## [Excerpt]
* * * * * * *
No, you're wrong. The set of real numbers is uncountable, so there is no way to assign a distinct finite sequence of symbols taken from a finite set to every real number. Any representation capable of handling every real number must involve expressions of an infinite nature - and there's nothing wrong with it. The decimal representation has a "feature", which you might call a disadvantage or a flaw, that some real numbers have 2 representations - such as 1 which can be represented as 1.000... or 0.999... . I do suggest you read the real number article so you may have a basic understanding of what they are. -- Meni Rosenfeld (talk) 13:24, 16 October 2006 (UTC)
Huh? In what way the previous parragraph adresses my statements? Please re-arrange the ideas into more understandable english sentences (i don't mean to sound like a smart a$$ or disrespetfull) because i'm having a lot of trouble trying to figure out what you just said.Nnfolz 17:05, 16 October 2006 (UTC)
* * * * * * *
## [Assigned task 1]
Can you condense the paragraph of the real-number discussion that begins "No, you're wrong" into a short list that keeps its main points?
## [Assigned task 2]
Could you write out the part of the real-number discussion from "Huh? In what" to "17:05, 16 October 2006 (UTC)", changing "trouble" to "difficulty"?
* * * * * * *
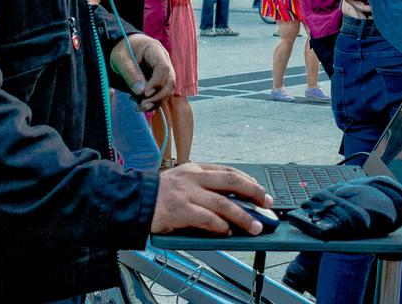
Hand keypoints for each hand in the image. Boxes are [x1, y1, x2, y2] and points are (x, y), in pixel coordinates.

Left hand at [111, 33, 175, 111]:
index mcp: (155, 50)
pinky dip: (152, 102)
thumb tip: (141, 92)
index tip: (146, 93)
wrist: (124, 47)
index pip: (163, 67)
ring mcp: (163, 71)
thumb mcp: (121, 59)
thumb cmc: (122, 49)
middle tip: (143, 106)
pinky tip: (139, 106)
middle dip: (158, 96)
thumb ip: (130, 73)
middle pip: (169, 81)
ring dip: (155, 102)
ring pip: (167, 90)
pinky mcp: (159, 81)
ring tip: (139, 108)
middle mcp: (164, 60)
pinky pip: (161, 94)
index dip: (157, 82)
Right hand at [150, 163, 272, 234]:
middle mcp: (194, 177)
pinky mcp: (180, 210)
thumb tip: (231, 200)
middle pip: (232, 181)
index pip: (229, 171)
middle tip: (267, 203)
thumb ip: (203, 186)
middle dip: (254, 192)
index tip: (261, 191)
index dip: (249, 181)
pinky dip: (220, 226)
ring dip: (242, 216)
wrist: (134, 200)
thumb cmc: (159, 194)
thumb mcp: (182, 180)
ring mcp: (187, 193)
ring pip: (223, 203)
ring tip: (254, 226)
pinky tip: (227, 231)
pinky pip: (206, 219)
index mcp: (196, 169)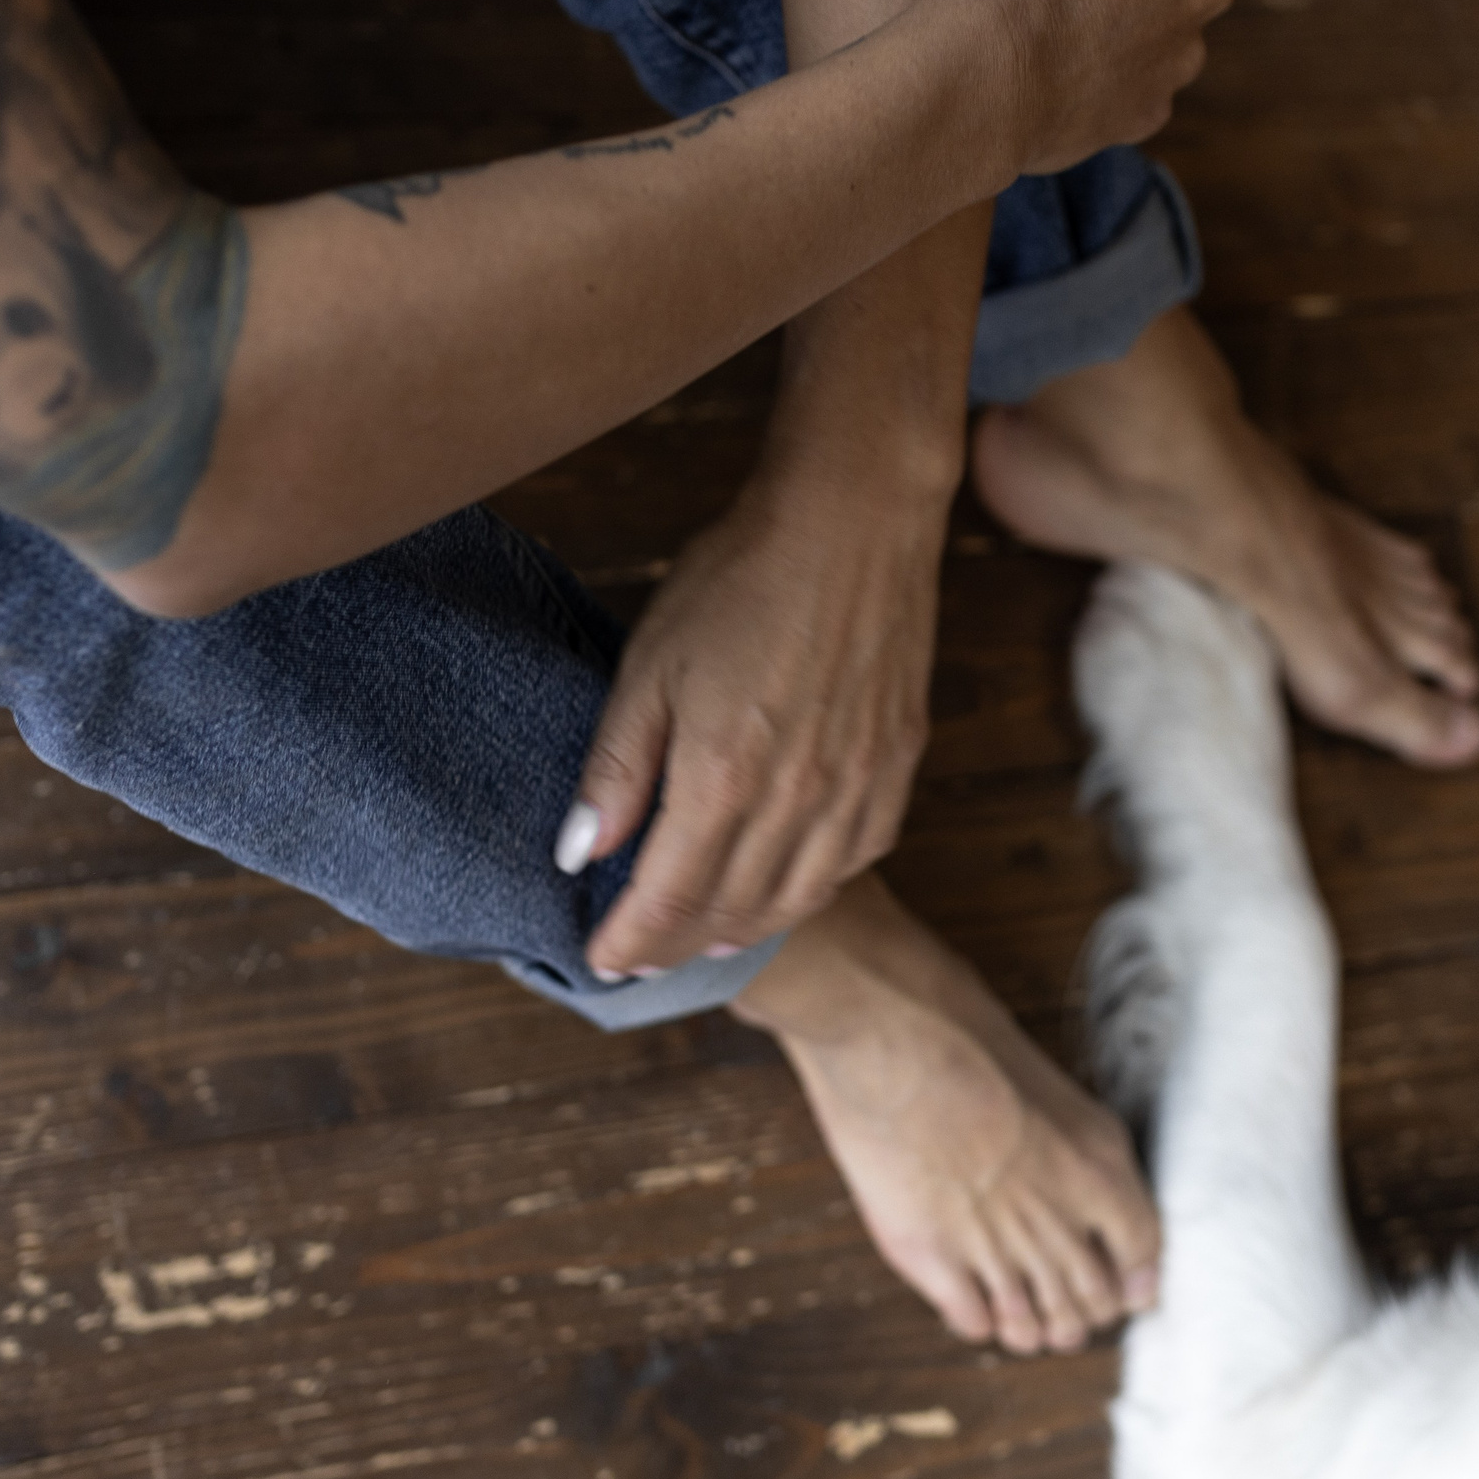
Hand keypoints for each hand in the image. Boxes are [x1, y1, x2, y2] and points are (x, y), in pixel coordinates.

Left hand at [555, 469, 945, 976]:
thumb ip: (618, 768)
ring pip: (796, 898)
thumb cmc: (740, 578)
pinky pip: (855, 859)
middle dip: (678, 945)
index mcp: (723, 780)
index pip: (667, 900)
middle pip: (730, 912)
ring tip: (707, 938)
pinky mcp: (898, 765)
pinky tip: (789, 884)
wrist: (853, 520)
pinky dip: (813, 888)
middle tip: (644, 955)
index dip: (631, 941)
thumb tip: (581, 853)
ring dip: (745, 928)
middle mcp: (797, 801)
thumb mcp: (649, 664)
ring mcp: (856, 787)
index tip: (603, 959)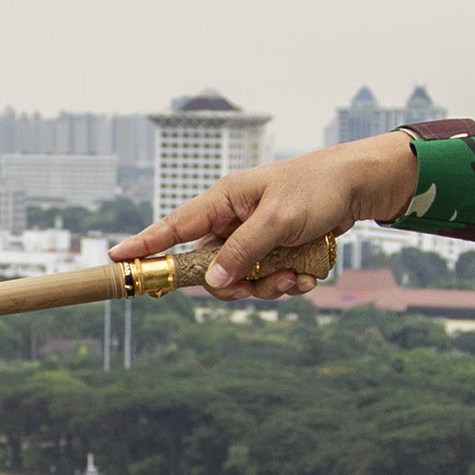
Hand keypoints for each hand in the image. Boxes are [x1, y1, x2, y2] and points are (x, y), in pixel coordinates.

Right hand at [113, 135, 421, 296]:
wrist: (358, 188)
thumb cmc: (316, 189)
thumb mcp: (278, 219)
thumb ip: (244, 250)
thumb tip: (214, 282)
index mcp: (223, 201)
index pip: (174, 226)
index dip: (144, 244)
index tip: (116, 258)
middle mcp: (232, 221)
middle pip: (210, 270)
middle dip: (239, 284)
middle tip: (267, 282)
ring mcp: (252, 238)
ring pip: (241, 281)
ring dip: (270, 286)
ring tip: (299, 275)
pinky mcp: (273, 252)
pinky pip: (267, 281)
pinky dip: (288, 283)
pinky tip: (310, 273)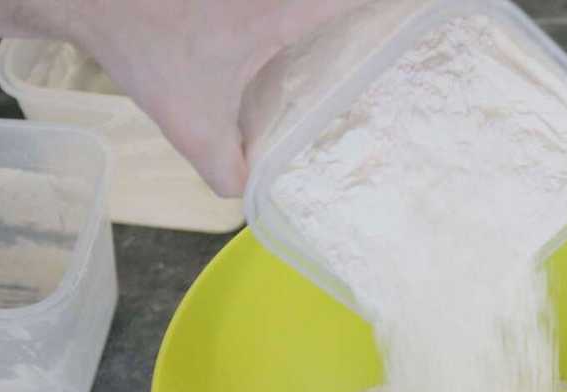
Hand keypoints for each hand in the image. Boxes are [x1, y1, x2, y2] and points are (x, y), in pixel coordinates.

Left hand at [39, 0, 367, 196]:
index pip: (359, 0)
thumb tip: (251, 196)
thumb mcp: (188, 121)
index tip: (422, 21)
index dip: (396, 10)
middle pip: (340, 1)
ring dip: (334, 15)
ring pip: (308, 3)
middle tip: (392, 32)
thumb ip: (226, 168)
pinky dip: (298, 15)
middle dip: (368, 16)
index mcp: (282, 12)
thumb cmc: (144, 48)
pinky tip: (306, 30)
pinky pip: (283, 4)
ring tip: (359, 28)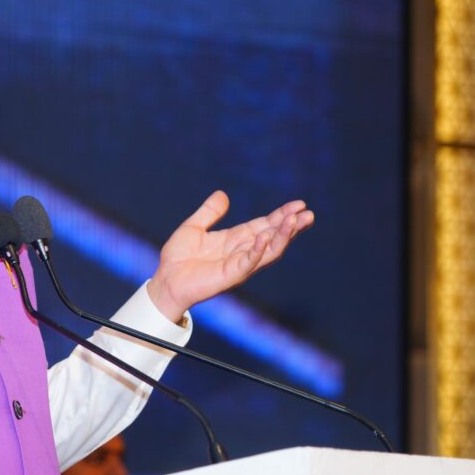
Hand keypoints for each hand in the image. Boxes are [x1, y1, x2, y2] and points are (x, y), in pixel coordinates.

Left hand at [147, 191, 313, 322]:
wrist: (165, 280)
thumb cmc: (178, 258)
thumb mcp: (193, 227)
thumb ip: (209, 212)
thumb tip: (222, 194)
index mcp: (235, 239)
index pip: (264, 225)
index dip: (281, 215)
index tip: (299, 205)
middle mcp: (241, 252)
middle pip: (272, 236)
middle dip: (290, 225)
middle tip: (309, 214)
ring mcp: (238, 264)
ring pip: (268, 250)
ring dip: (283, 237)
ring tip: (296, 222)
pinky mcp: (229, 275)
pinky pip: (248, 262)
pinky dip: (257, 250)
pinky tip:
* * * * * * *
## [Exercise output 1]
- The set of real numbers is uncountable, so no finite sequence of symbols from a finite set can be assigned distinctly to every real number.
- Any representation that covers all real numbers needs expressions of an infinite nature, and there is nothing wrong with that.
- Decimal representation has a "feature" (or flaw) where some real numbers have two representations. For example, 1 can be written as 1.000... or 0.999....
- The writer suggests reading the real number article to gain a basic understanding of them.
- Signed Meni Rosenfeld, 13:24, 16 October 2006 (UTC).

## [Exercise output 2]
Huh? In what way the previous parragraph adresses my statements? Please re-arrange the ideas into more understandable english sentences (i don't mean to sound like a smart a$$ or disrespetfull) because i'm having a lot of difficulty trying to figure out what you just said.Nnfolz 17:05, 16 October 2006 (UTC)